Gelsenkirchen. Welche Kommunen in NRW mit Schrottimmobilien zu kämpfen haben und und welche Stadt dabei noch ganz weit vor Duisburg und Gelsenkirchen liegt.
Wer entlang der Kurt-Schumacher-Straße in Gelsenkirchen-Schalke unterwegs ist, der kann das Schild gar nicht übersehen: „Beseitigung von Problemimmobilien“ steht in Versalien in der Baulücke, in der einst eines von vielen Problemhäusern in der Stadt stand. Und auch an anderen Stellen ist die Stadtverwaltung aktiv, um möglichst viele der heruntergekommenen Häuser aus dem Stadtbild zu entfernen. Zuletzt etwa die Häuser Ferdinandstraße 14, Robergstraße 10 und 12. Die Gebäude waren verwahrlost und das Umfeld vermüllt. Auch im Inneren wiesen sie erhebliche bauliche Mängel wie Feuchtschäden und unbrauchbare Installationen auf.
Möglich geworden ist der Abriss solcher Problemimmobilien durch das Wohnungsaufsichtsgesetz, das im Frühling 2014 in Kraft getreten ist. Mit dem Gesetz soll Menschen in prekären Wohnsituationen geholfen und Problemimmobilien bekämpft werden. Die Städte an Rhein und Ruhr sind allerdings sehr unterschiedlich stark mit dieser Problematik konfrontiert, weshalb Kommunen wie Duisburg oder Gelsenkirchen beispielsweise eigens Arbeitsgruppen (in Duisburg „Task Force“ und in Gelsenkirchen „Interventionsteam EU-Ost“) ins Leben gerufen haben.
So viele Fälle von Problemimmobilien wurden in Gelsenkirchen geprüft
Das NRW-Kommunalministerium hat nun auf Anfrage der AfD-Fraktion, unter anderem durch die Gelsenkirchener Landtagsabgeordnete, Enxhi Seli-Zacharias, beantwortet, wie oft Immobilien aufgrund des Wohnungsaufsichtsgesetzes in den Jahren 2018 bis 2022 geräumt wurden.
Demnach wurden im Zeitraum vom 1. Januar 2018 bis 30. Juni 2021 landesweit in 2461 Fällen eine „Unbewohnbarkeitserklärung“ geprüft. In Gelsenkirchen seien es demnach im Jahre 2018 326 Fälle gewesen, 2019 waren es 276 und bis Juli 2021 waren es 212 Fälle.

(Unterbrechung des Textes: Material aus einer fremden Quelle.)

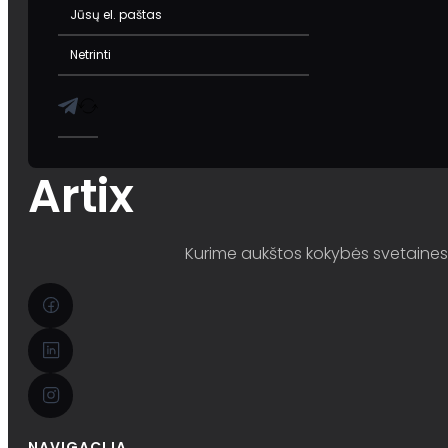
Artix
Kurime aukštos kokybės svetaines i
NAVIGACIJA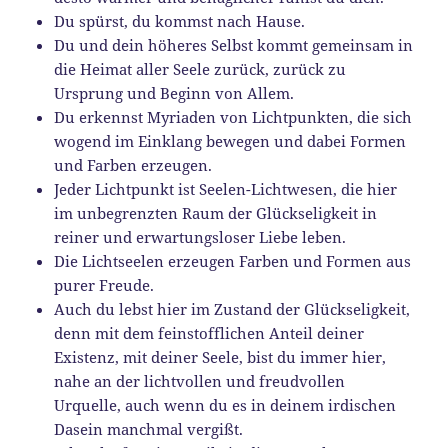
Du spürst, du kommst nach Hause.
Du und dein höheres Selbst kommt gemeinsam in
die Heimat aller Seele zurück, zurück zu
Ursprung und Beginn von Allem.
Du erkennst Myriaden von Lichtpunkten, die sich
wogend im Einklang bewegen und dabei Formen
und Farben erzeugen.
Jeder Lichtpunkt ist Seelen-Lichtwesen, die hier
im unbegrenzten Raum der Glückseligkeit in
reiner und erwartungsloser Liebe leben.
Die Lichtseelen erzeugen Farben und Formen aus
purer Freude.
Auch du lebst hier im Zustand der Glückseligkeit,
denn mit dem feinstofflichen Anteil deiner
Existenz, mit deiner Seele, bist du immer hier,
nahe an der lichtvollen und freudvollen
Urquelle, auch wenn du es in deinem irdischen
Dasein manchmal vergißt.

Zu der Anzahl der Gebäude, die letztlich für unbewohnbar erklärt wurden oder die geräumt wurden, lägen der Landesregierung allerdings keine Angaben vor. Ebenso wenig wie zur Anzahl der Personen, die aufgrund der Anordnungen ihre Wohnung verlassen mussten, oder zur Höhe der verhängten Bußgelder.
Zuletzt erklärte die Stadt Gelsenkirchen Ende März, dass sie insgesamt bereits 50 Häuser erworben hat. Viele davon an der Bochumer Straße in Ückendorf, aber auch in anderen Stadtteilen wie Bismarck, Rotthausen und Schalke-Nord. Der Umgang mit diesen Immobilien sei indes schwierig und langwierig, denn die Häuser befänden sich in privatem Besitz. Sofern es möglich ist, Problemhäuser zu kaufen, würden diese je nach Zustand und Lage entweder wieder modernisiert oder abgerissen.
Spitzenreiter in NRW ist Rheda-Wiedenbrück, weit vor Duisburg und Gelsenkirchen
Auffällig ist, dass Städte wie Ahaus, Iserlohn oder Kleve beispielsweise gar keine Prüffälle zu vermelden hatten, während Duisburg und Gelsenkirchen die Tabelle weit vor allen anderen Städten anführen – mit einer Ausnahme: Rheda-Wiedenbrück.
Die in Ostwestfalen-Lippe gelegene Stadt ist Sitz von Europas größtem Fleischverarbeitungsunternehmen, dem von Ex-Schalke-Boss Clemens Tönnies. Tausende Werkvertragsarbeiter aus Rumänien, Bulgarien und Polen leben dort in Problemimmobilien. Die zunehmende Nachfrage nach Wohnraum sei vor Ort vielfach von Investoren ausgenutzt worden, indem Immobilien erworben und ohne Investitionen möglichst gewinnbringend an viele Werkvertragsarbeiter vermietet wurden. „Die Entwicklungen wirkten sich auf unterschiedliche Weise verstärkt negativ auf die Stadt und das Zusammenleben aus, sodass die Stadt zum Handeln gezwungen war“, beschreibt das Ministerium die besondere Problemlage in Rheda-Wiedenbrück in seinem Leitfaden zum Umgang mit Problemimmobilien.